__EXERCISE DESCRIPTION__
All lines in the records that carry the string "linejoin" are to be shown.

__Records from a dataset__

[Start of section]

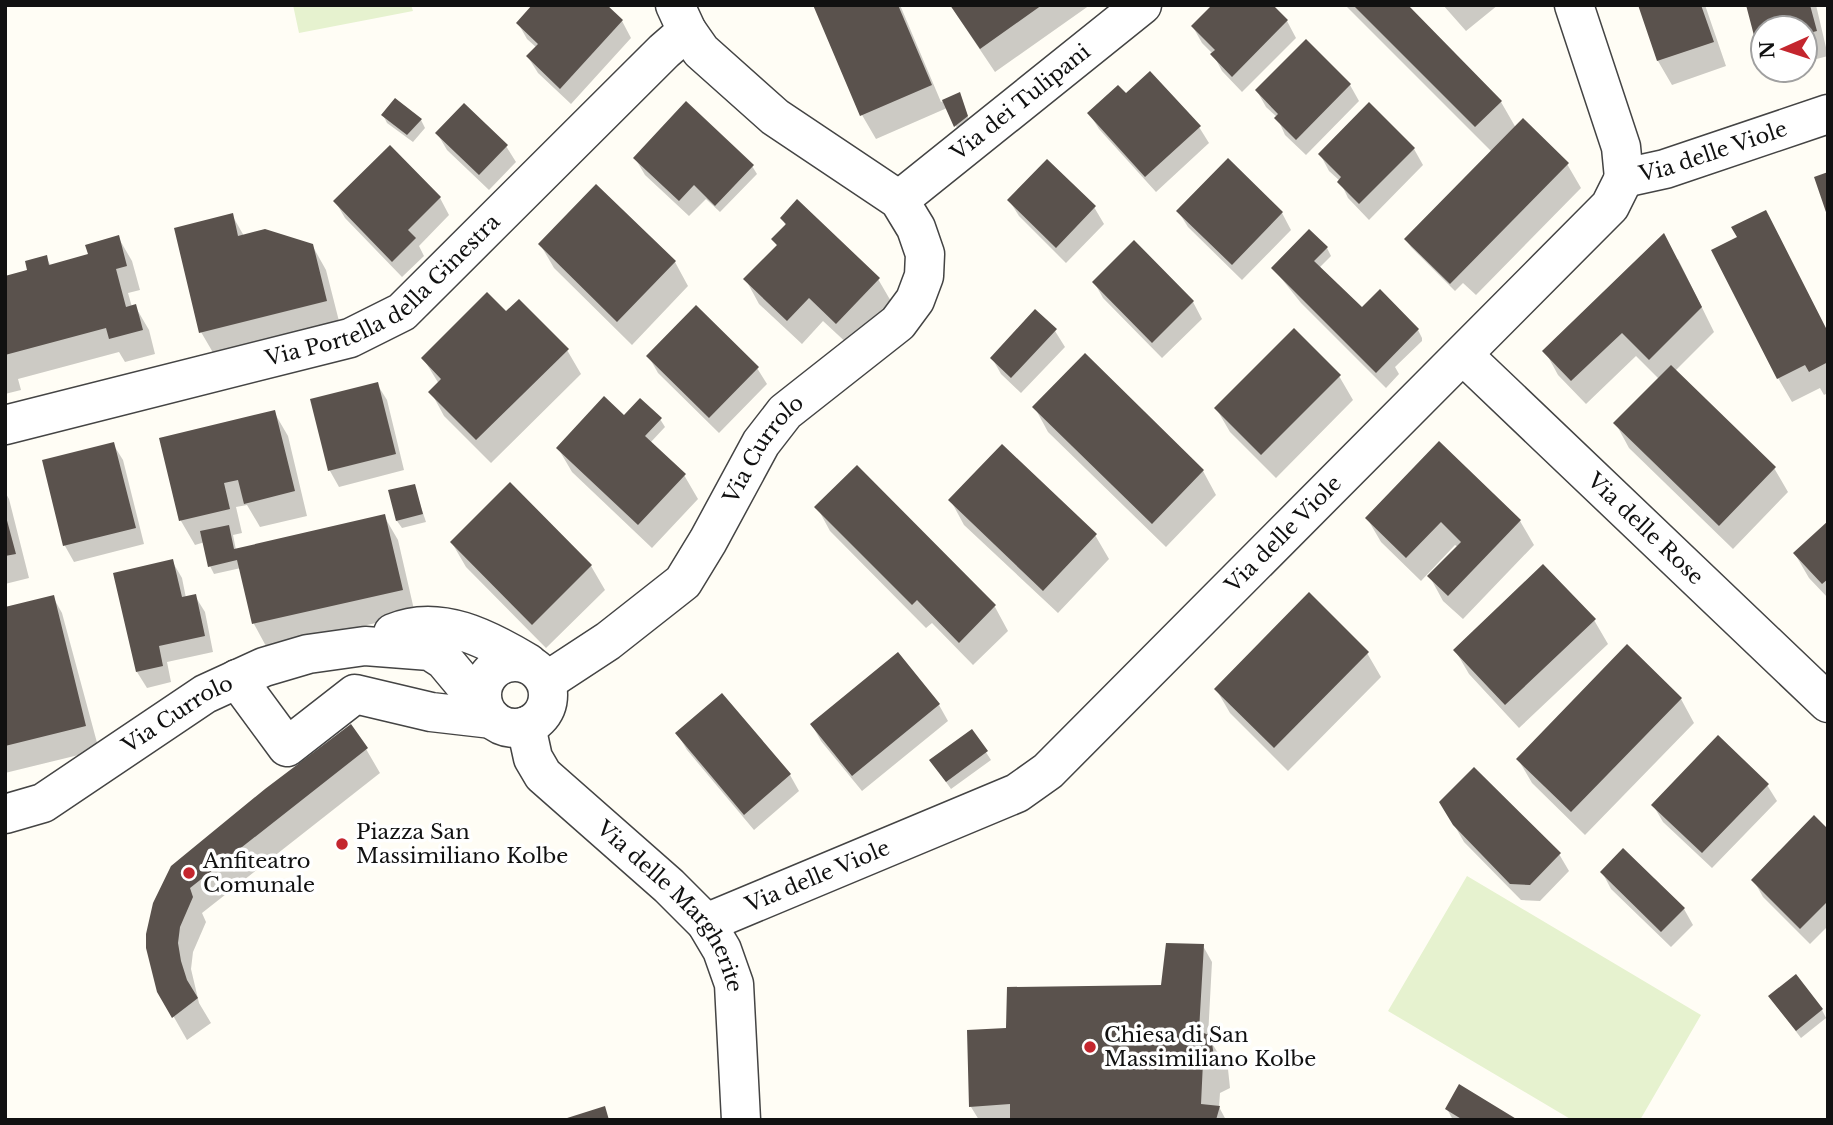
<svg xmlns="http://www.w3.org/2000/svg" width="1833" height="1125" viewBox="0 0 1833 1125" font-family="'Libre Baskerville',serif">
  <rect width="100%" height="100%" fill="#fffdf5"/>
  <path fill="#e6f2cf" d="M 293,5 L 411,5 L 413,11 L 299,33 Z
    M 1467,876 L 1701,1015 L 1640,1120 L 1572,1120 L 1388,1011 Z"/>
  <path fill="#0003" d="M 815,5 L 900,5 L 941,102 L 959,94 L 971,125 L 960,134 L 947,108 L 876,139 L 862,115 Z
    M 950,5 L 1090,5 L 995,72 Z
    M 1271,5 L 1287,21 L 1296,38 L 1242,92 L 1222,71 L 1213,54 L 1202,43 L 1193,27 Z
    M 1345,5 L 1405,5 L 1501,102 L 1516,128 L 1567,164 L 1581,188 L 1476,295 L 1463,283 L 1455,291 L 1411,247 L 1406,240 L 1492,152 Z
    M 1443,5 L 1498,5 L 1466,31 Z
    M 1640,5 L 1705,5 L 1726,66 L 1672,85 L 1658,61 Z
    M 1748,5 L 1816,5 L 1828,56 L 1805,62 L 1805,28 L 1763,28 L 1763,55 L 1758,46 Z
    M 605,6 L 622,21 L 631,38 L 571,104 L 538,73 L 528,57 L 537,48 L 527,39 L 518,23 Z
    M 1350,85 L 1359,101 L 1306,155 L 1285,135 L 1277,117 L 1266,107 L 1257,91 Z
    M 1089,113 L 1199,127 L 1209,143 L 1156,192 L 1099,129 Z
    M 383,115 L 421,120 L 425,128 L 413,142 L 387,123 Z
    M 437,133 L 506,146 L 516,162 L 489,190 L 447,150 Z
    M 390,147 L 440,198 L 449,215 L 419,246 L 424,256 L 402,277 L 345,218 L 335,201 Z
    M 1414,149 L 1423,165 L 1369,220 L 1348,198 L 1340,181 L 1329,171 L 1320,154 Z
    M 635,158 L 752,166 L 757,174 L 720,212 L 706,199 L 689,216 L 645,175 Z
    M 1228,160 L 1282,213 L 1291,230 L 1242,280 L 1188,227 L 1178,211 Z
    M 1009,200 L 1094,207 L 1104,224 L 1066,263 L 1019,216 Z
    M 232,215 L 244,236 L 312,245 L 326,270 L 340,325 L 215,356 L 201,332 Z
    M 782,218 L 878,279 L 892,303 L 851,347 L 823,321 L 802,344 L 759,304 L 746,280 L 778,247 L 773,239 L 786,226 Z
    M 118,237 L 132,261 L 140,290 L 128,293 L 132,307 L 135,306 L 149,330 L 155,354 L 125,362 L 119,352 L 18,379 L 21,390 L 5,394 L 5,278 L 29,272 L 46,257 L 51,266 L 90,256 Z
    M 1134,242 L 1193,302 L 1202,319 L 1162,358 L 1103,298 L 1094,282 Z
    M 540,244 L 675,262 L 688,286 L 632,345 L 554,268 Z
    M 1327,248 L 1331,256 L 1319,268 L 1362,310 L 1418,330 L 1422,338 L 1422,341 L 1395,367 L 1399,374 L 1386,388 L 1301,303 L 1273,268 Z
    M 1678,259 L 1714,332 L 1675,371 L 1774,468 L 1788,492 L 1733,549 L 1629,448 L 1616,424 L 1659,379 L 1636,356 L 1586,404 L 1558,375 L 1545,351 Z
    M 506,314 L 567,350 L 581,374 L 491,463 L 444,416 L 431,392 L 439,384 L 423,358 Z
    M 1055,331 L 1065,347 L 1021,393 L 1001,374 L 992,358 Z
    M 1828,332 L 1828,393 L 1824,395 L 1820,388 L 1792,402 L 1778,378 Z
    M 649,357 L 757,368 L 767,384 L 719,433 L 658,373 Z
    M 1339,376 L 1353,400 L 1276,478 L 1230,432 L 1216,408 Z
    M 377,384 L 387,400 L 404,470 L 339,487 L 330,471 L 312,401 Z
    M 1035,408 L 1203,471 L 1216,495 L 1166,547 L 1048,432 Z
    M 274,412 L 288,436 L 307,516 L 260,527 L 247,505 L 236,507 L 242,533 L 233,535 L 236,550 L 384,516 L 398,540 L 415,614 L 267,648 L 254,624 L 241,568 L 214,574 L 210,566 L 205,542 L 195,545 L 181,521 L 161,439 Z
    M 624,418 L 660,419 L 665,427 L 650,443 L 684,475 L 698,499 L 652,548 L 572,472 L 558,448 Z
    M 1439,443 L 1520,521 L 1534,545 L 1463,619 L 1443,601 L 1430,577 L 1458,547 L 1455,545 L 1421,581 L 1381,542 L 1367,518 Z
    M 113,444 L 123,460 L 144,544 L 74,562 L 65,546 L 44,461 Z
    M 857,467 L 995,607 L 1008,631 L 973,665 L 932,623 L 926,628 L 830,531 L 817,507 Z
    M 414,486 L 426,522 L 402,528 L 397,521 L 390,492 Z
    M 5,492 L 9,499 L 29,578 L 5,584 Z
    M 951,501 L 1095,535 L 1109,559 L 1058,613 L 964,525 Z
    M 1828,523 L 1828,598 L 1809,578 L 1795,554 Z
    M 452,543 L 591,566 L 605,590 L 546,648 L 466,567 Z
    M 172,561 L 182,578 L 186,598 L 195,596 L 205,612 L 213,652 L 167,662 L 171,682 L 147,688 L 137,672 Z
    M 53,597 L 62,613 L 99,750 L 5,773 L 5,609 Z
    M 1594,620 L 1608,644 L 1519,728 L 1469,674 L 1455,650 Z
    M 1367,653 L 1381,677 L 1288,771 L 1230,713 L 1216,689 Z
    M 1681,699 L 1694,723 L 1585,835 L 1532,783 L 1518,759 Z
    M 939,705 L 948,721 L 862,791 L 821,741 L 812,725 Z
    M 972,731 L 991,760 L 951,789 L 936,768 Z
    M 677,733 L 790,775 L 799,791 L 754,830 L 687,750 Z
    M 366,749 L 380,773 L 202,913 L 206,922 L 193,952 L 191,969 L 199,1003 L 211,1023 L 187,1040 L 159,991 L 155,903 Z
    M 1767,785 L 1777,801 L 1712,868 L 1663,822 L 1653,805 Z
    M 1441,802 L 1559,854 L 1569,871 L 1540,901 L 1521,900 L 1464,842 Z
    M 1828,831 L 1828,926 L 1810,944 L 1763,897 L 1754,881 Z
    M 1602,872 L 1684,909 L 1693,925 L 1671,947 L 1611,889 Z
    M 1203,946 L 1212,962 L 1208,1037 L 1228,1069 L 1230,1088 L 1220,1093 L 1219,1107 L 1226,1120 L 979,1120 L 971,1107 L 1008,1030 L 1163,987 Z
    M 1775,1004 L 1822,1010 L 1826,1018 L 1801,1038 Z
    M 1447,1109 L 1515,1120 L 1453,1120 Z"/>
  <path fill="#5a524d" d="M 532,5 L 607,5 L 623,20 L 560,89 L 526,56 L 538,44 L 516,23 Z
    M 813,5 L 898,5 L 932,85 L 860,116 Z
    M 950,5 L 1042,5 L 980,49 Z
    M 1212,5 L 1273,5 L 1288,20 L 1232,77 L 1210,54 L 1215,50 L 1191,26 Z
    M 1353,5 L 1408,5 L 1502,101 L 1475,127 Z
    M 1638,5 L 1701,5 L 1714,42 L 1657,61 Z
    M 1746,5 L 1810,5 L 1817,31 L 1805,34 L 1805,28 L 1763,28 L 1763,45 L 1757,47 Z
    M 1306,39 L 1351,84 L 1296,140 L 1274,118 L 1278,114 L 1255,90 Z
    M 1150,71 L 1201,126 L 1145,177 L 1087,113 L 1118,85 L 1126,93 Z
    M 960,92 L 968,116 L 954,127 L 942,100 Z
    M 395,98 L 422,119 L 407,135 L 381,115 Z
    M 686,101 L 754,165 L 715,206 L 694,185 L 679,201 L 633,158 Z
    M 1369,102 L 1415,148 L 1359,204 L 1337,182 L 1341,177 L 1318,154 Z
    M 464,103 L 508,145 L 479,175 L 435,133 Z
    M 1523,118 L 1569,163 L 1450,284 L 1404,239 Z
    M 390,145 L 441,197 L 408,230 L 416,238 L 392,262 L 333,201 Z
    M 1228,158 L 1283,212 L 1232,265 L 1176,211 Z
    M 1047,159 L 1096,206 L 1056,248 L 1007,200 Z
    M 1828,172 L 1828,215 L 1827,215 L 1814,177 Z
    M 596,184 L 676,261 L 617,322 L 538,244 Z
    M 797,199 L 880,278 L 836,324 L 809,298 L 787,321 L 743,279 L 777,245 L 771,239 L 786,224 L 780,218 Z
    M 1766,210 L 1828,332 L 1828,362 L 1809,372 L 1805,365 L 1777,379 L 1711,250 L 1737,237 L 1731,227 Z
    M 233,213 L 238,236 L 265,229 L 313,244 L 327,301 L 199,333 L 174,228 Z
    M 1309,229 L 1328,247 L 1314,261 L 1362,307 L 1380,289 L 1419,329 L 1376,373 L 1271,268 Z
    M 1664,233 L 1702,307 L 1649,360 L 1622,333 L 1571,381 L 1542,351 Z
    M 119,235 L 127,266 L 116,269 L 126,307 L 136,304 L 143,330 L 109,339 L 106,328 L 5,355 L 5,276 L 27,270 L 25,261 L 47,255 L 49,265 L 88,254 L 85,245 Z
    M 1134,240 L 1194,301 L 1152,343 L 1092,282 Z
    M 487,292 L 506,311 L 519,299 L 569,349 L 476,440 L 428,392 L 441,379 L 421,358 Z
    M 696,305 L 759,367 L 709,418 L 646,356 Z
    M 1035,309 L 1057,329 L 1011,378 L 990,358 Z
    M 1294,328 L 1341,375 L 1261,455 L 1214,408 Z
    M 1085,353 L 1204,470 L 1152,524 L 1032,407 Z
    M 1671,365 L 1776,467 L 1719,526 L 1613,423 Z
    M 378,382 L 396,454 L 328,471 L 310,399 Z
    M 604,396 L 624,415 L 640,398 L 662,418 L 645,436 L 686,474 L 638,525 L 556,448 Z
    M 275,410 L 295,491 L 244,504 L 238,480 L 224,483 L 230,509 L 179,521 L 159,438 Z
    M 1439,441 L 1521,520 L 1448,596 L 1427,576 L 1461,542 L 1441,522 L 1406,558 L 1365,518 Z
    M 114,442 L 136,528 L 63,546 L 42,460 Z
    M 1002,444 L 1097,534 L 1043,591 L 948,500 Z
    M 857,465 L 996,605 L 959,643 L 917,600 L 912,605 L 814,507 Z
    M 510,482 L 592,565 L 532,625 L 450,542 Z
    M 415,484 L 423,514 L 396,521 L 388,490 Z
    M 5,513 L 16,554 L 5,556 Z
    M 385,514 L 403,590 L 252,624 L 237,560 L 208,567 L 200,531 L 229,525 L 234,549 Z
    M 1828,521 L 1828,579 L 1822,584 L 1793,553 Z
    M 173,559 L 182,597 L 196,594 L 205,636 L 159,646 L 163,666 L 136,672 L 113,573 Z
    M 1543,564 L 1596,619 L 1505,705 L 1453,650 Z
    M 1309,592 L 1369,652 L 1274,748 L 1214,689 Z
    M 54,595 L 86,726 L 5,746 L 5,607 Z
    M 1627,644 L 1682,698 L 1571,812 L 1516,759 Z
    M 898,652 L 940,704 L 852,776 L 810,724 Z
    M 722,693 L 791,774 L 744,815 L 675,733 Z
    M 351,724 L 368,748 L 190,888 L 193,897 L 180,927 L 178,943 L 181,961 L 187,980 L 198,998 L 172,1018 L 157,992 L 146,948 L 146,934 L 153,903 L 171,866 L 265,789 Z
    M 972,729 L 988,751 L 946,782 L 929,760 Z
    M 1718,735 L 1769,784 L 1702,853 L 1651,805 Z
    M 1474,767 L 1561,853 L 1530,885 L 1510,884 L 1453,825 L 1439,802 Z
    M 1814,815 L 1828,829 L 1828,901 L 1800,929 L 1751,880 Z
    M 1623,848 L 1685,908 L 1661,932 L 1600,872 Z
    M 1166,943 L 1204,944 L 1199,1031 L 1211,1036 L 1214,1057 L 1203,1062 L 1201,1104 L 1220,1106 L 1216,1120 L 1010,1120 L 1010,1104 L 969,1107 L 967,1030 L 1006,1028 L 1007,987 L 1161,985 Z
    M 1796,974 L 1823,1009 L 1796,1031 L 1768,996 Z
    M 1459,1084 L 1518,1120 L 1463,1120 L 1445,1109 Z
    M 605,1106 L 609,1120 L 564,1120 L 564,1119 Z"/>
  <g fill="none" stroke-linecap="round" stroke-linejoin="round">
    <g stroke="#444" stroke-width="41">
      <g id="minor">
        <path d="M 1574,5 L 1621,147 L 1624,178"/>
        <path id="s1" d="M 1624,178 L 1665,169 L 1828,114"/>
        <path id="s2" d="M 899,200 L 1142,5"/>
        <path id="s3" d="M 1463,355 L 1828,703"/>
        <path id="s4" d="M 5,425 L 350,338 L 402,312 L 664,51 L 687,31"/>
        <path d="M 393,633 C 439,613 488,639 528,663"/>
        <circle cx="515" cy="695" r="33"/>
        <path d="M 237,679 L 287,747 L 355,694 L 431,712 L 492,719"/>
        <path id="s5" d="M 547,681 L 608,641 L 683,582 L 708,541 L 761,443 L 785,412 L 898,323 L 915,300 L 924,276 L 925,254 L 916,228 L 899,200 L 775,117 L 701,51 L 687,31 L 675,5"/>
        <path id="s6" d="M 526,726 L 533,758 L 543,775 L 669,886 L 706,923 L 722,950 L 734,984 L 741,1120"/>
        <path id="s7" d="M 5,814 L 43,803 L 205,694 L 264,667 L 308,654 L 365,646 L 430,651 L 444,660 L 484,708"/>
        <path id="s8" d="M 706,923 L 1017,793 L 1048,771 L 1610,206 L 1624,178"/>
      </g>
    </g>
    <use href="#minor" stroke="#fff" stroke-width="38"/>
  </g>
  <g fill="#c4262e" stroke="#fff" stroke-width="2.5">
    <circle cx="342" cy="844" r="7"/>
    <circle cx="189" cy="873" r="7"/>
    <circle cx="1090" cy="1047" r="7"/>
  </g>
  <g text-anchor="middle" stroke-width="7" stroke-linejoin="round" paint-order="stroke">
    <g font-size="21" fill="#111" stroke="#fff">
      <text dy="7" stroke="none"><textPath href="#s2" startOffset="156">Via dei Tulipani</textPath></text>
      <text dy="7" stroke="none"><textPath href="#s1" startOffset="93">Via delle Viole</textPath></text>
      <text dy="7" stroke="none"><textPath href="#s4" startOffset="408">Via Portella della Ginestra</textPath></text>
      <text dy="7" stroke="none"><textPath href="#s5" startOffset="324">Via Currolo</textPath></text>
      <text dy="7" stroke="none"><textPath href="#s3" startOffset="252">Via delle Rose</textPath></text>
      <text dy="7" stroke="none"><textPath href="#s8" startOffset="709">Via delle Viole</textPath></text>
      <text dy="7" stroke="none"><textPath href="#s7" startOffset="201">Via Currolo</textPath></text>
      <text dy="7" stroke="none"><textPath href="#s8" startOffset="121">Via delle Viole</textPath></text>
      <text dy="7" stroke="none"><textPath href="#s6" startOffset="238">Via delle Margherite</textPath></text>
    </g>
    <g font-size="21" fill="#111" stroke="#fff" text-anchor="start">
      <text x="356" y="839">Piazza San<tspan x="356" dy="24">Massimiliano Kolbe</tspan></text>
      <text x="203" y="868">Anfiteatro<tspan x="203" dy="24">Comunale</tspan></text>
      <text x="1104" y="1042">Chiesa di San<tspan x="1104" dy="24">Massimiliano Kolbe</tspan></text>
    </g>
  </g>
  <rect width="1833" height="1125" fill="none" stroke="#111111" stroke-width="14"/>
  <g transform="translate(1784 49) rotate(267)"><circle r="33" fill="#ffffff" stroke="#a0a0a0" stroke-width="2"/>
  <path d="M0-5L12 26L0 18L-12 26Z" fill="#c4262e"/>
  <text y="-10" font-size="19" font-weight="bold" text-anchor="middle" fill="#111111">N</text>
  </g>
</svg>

[End of section]

__FINISHED EXERCISE__
  <g fill="none" stroke-linecap="round" stroke-linejoin="round">
  <g text-anchor="middle" stroke-width="7" stroke-linejoin="round" paint-order="stroke">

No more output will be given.